Pendant qu’il se voit avec son costume trois-pièces en train d’écluser du Cinzano ou du Fernet-branca et de se faire un paquet d’oseille, l’équipage est arrivé à la troisième étape de leur sauterie. Pigalle. Le quartier par excellence des Corses. Direction le Lizieux, rue Fontaine. C’est le repaire des frères Vinceleoni. Le repère des insulaires. Faut avoir de sacrées valseuses pour les asticoter, ceux-là.

Mais Raymond, il le sent pas, ce dernier coup. Riton a vu trop grand ! Ça s’agite pas mal au bout de la rue, et ils sont même pas encore à cent mètres du bar. Et tout d’un coup, c’est Diên Biên Phu. Ça pétarade dans tous les coins. Ces fumiers leur ont tendu un piège. Ils les attendaient peinards pendant qu’il faisaient leur petite virée comme des cons.

Riton freine d’un coup sec. La caisse part dans une embardée qui manque de la faire se retourner. Et pendant ce temps les balles défoncent la carrosserie de la Pontiac. Leurs pétoires ne font pas le poids face à l’artillerie des Corses. Il vaut mieux se tirer.

Le gros Merlu qui est assis à l’arrière à côté de Raymond en lâche une louise de trouille qui manque de sécher net notre Raymond. Heureusement que les vitres ont explosé, histoire de pas finir dans une chambre à gaz.

Dans un crissement de pneus, la voiture repart en sens inverse, escortée par les dragées de ceux d’en face.
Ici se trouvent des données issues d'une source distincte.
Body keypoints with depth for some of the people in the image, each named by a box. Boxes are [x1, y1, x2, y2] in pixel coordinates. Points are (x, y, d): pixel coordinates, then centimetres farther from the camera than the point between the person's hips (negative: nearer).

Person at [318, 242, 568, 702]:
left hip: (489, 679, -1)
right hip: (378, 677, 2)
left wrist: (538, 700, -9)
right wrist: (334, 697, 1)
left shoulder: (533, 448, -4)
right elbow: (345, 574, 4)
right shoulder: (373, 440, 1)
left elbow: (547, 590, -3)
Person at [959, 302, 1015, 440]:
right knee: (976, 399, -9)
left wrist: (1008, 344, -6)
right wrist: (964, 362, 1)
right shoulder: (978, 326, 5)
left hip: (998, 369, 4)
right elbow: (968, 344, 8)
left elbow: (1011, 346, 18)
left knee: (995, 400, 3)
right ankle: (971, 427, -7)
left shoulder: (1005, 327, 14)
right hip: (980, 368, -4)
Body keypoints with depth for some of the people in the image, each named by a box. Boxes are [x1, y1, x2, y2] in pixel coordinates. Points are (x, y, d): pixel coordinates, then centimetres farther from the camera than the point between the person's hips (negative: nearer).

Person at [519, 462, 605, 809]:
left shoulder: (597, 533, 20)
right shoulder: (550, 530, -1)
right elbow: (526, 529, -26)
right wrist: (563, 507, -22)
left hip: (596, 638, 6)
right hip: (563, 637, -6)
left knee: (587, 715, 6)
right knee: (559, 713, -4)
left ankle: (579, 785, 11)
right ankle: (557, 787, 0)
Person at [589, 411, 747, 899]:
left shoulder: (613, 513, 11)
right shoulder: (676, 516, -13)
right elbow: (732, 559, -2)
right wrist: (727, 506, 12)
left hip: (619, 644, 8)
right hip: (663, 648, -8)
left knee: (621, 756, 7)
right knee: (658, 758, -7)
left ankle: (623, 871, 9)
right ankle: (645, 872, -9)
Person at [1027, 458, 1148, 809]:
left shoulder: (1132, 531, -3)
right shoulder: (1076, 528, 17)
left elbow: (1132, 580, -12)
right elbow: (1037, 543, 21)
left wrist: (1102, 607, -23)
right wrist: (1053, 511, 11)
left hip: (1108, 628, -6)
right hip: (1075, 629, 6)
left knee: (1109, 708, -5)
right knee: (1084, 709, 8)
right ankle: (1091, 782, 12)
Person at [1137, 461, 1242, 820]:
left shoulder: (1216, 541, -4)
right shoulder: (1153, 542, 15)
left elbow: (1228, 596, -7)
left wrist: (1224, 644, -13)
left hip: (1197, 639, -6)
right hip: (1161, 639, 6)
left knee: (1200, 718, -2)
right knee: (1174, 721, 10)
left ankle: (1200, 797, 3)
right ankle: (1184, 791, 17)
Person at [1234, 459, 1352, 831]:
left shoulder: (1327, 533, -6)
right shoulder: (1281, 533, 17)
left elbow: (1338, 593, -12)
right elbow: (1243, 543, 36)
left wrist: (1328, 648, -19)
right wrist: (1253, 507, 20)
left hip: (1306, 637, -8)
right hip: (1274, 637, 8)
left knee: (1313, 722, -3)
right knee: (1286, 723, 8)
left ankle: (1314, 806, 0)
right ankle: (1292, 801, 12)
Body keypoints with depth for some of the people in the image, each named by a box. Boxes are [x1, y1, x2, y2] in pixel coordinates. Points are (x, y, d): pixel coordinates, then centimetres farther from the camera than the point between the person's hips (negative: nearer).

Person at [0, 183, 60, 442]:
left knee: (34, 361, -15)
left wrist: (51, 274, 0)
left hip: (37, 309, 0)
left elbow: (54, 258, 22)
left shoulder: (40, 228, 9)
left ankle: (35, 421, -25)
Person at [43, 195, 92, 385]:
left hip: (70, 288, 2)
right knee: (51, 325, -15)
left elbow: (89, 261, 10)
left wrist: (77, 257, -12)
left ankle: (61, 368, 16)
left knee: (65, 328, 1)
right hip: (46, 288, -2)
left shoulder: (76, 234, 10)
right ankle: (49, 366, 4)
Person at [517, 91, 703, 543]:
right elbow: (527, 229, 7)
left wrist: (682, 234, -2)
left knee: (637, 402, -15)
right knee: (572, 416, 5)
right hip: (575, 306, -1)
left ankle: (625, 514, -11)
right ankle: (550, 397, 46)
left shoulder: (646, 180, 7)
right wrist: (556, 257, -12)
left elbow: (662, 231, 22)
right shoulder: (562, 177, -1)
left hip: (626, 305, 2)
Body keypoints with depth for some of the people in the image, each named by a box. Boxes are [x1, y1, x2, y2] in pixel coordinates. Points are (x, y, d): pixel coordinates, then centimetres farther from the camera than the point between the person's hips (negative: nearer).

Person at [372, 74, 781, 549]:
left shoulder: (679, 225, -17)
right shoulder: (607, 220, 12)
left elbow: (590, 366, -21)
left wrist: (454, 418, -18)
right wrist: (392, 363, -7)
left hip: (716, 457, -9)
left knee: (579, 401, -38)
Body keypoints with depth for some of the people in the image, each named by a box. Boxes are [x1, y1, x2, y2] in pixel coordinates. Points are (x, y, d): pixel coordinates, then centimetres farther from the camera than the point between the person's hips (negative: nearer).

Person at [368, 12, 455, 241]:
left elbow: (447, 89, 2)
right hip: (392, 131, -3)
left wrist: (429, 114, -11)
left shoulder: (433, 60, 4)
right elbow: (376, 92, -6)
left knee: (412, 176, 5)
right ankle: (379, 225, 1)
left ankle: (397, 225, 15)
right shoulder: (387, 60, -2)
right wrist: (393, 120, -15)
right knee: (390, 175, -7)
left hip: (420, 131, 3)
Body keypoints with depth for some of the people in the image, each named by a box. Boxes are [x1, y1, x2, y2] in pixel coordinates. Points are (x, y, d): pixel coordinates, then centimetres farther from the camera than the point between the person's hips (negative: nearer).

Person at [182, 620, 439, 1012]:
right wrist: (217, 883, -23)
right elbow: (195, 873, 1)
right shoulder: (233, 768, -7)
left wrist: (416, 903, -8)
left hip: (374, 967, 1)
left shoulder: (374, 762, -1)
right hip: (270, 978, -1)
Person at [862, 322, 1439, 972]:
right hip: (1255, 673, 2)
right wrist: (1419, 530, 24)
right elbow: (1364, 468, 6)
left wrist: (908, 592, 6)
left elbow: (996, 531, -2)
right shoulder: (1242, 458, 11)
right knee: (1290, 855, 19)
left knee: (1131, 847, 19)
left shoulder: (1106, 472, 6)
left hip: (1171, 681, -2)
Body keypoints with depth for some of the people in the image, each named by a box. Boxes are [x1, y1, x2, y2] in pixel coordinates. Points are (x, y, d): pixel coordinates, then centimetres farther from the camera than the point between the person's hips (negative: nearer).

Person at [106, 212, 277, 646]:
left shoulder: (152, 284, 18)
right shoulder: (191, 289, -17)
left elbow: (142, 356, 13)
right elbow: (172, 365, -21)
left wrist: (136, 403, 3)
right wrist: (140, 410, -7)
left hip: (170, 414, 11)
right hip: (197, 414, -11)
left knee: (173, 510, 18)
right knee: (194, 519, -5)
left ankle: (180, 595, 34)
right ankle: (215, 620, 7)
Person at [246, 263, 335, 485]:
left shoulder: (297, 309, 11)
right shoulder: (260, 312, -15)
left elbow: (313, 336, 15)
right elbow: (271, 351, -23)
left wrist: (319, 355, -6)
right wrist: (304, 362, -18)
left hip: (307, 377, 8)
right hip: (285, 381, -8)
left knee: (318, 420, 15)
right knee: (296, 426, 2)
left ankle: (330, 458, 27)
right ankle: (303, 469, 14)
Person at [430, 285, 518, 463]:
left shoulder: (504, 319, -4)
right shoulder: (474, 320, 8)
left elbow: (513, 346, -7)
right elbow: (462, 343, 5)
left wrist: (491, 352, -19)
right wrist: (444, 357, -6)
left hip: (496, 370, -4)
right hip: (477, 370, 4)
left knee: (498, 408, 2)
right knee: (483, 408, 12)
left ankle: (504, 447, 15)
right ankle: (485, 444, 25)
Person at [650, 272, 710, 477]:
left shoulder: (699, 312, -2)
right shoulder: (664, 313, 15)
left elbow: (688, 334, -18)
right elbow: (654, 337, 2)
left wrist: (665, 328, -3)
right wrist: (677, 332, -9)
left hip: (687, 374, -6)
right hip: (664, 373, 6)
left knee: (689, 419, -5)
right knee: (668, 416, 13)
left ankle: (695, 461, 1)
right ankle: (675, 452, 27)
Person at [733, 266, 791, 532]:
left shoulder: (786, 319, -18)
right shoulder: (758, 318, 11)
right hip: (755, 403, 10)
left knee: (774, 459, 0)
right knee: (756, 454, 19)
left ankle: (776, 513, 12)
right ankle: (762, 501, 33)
Après quelques zig-zag pour éviter de se faire prendre en chasse, Riton finit par ralentir un peu. Ils attirent déjà assez l’œil, s’agirait pas qu’un brave citoyen les repère et appelle les poulets.

— La vache, on a eu chaud, hein, les gars ?...ben, pisse-mou, tu causes plus ? qu’il lâche.

Non, Raymond, il cause plus. Raymond, il se tient la bidoche.

Il a d’abord cru qu’il s’était cogné dans la fuite.

Mais sa paluche pleine de raisin laisse pas beaucoup de doute.

Sa bourgeoise va l’attendre longtemps.

Un autre leur vendra de la roteuse, aux richards de la côte.

C’est un soir de 1954 que Raymond, dit Raymond les deux coups, termina sa carrière de porte-flingue, à l’arrière d’une Pontiac, le ventre ouvert en deux par une rafale de sulfateuse, dans l’indifférence générale.